RECORD SET ▸
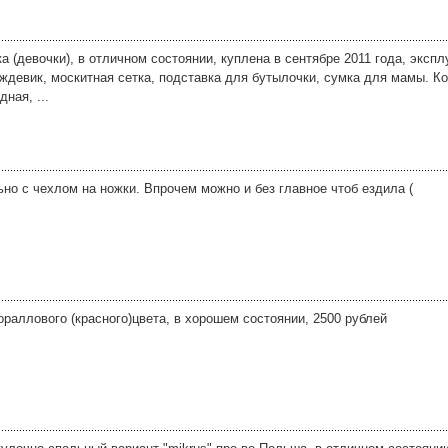
ка (девочки), в отличном состоянии, куплена в сентябре 2011 года, эксп
ждевик, москитная сетка, подставка для бутылочки, сумка для мамы. К
ная, ...
но с чехлом на ножки. Впрочем можно и без главное чтоб ездила (
раллового (красного)цвета, в хорошем состоянии, 2500 рублей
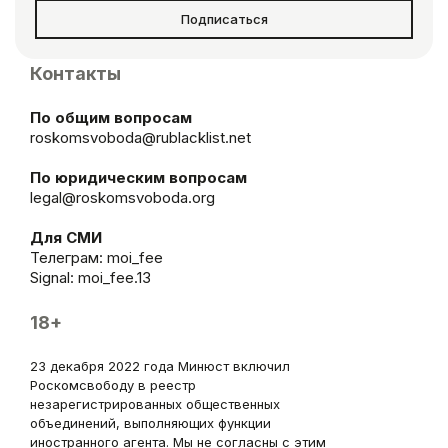
Подписаться
Контакты
По общим вопросам
roskomsvoboda@rublacklist.net
По юридическим вопросам
legal@roskomsvoboda.org
Для СМИ
Телеграм:
moi_fee
Signal: moi_fee.13
18+
23 декабря 2022 года Минюст включил
Роскомсвободу в реестр
незарегистрированных общественных
объединений, выполняющих функции
иностранного агента. Мы не согласны с этим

EXERCISE BRIEF ▸ From the line containing "объединений, выполняющих функции" to the last line of the material, please quote every line exactly and only those.

EXERCISE RESULT ▸
объединений, выполняющих функции
иностранного агента. Мы не согласны с этим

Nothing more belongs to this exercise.